Das Blut stirbt nie, erinnert er sich. Das Blut vergisst nie.

Dies geschieht für ein höheres Ziel – wichtiger als sein Leben, als irgendein Leben. Diese Dinge müssen getan werden, denkt er. Im Namen von Andala. Im Namen der Freiheit.

Als sie die Stufen zum Podium hinaufsteigt, erstaunt ihn, dass jemand, der so sehr wie seinesgleichen aussieht, fähig ist, solchen Schrecken zu verbreiten. Er hat die Geschichten gehört und weiß, dass manches durch das Weitererzählen verfälscht wird. Doch sein Leben wie das seiner Geschwister und Nachbarn bezeugt, was daran wahr ist. Die Besatzungsmacht ist grausam. Deren Erben sind noch grausamer.

Die Sonne bringt das Silber seiner Waffe zum Funkeln. Er hebt sie an, zielt und feuert.

Zweimal.

Mizaal-Galaxie

Ouamalich-System

CADIZ,

EIN MOND VON ANDALA

1

Auf einem kleinen Mond, der einen großen Planeten umkreiste, gab es ein kleines Bauernhaus in einem kleinen Dorf, in dem sich eine Schatulle befand. Und in dieser Schatulle war eine Feder.
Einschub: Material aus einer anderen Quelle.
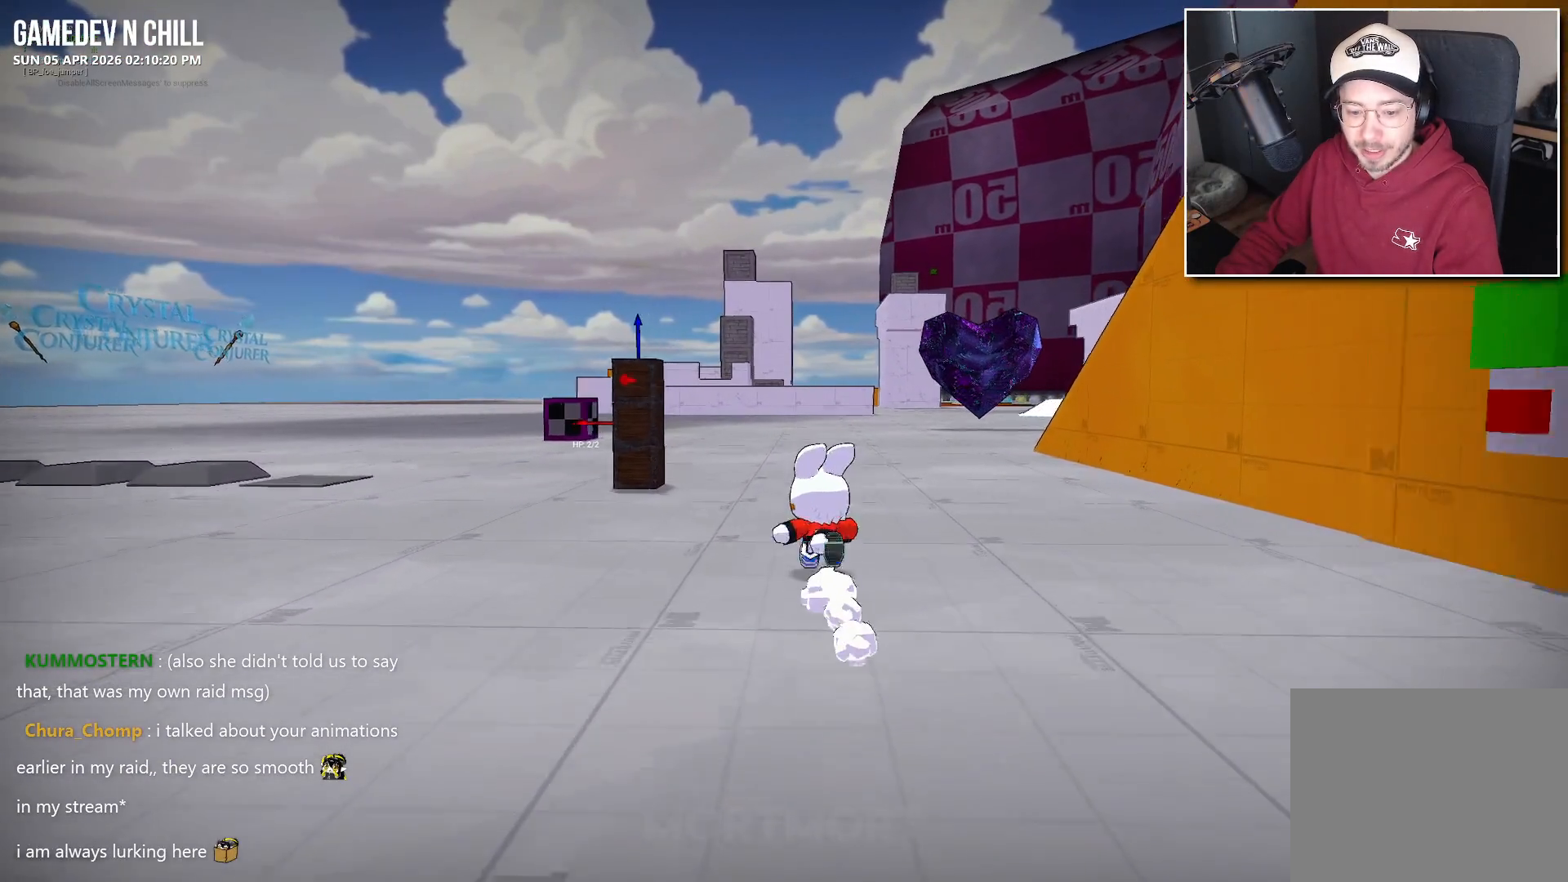
{"buttons": [], "left_stick": "up", "right_stick": "center", "events": [[167, "left_stick", "center"], [450, "left_stick", "up"]]}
Die Schatulle war alt, jedes Muster, alle Farbe schon seit Langem abgerieben. Sie roch nach Safran und Zimt, scharf und süß. Bei der Feder lagen ein alter Siegelring, eine rote, in Harz gegossene Blüte und ein Streifen grüner Samt, an den Rändern ausgefranst.

Als ich klein war, schlich ich mich oft ins Zimmer meiner Eltern, um in die Schatulle zu spähen. Und sie wurde für mich umso geheimnisvoller, als meine Mutter begann, sie vor mir zu verstecken. Die Feder faszinierte mich. Eine Fünfjährige hat keine Verwendung für einen Ring, eine Blume oder Stoff. Doch die Feder eines magischen, ausgestorbenen Vogels? Wie alles aus der alten Welt rief sie nach mir.

Die Feder war schwarz, und hielt ich sie ins Licht, schimmerte sie in lauter Blau-, Grün- und Rottönen, als wirke ein Zauber von unsichtbarer Hand, der die Farben oszillieren ließ. Sie stammte von einem Tesleet-Vogel, sagte meine Mutter, einem jener Vögel, die man einst für Boten von Dihya hielt.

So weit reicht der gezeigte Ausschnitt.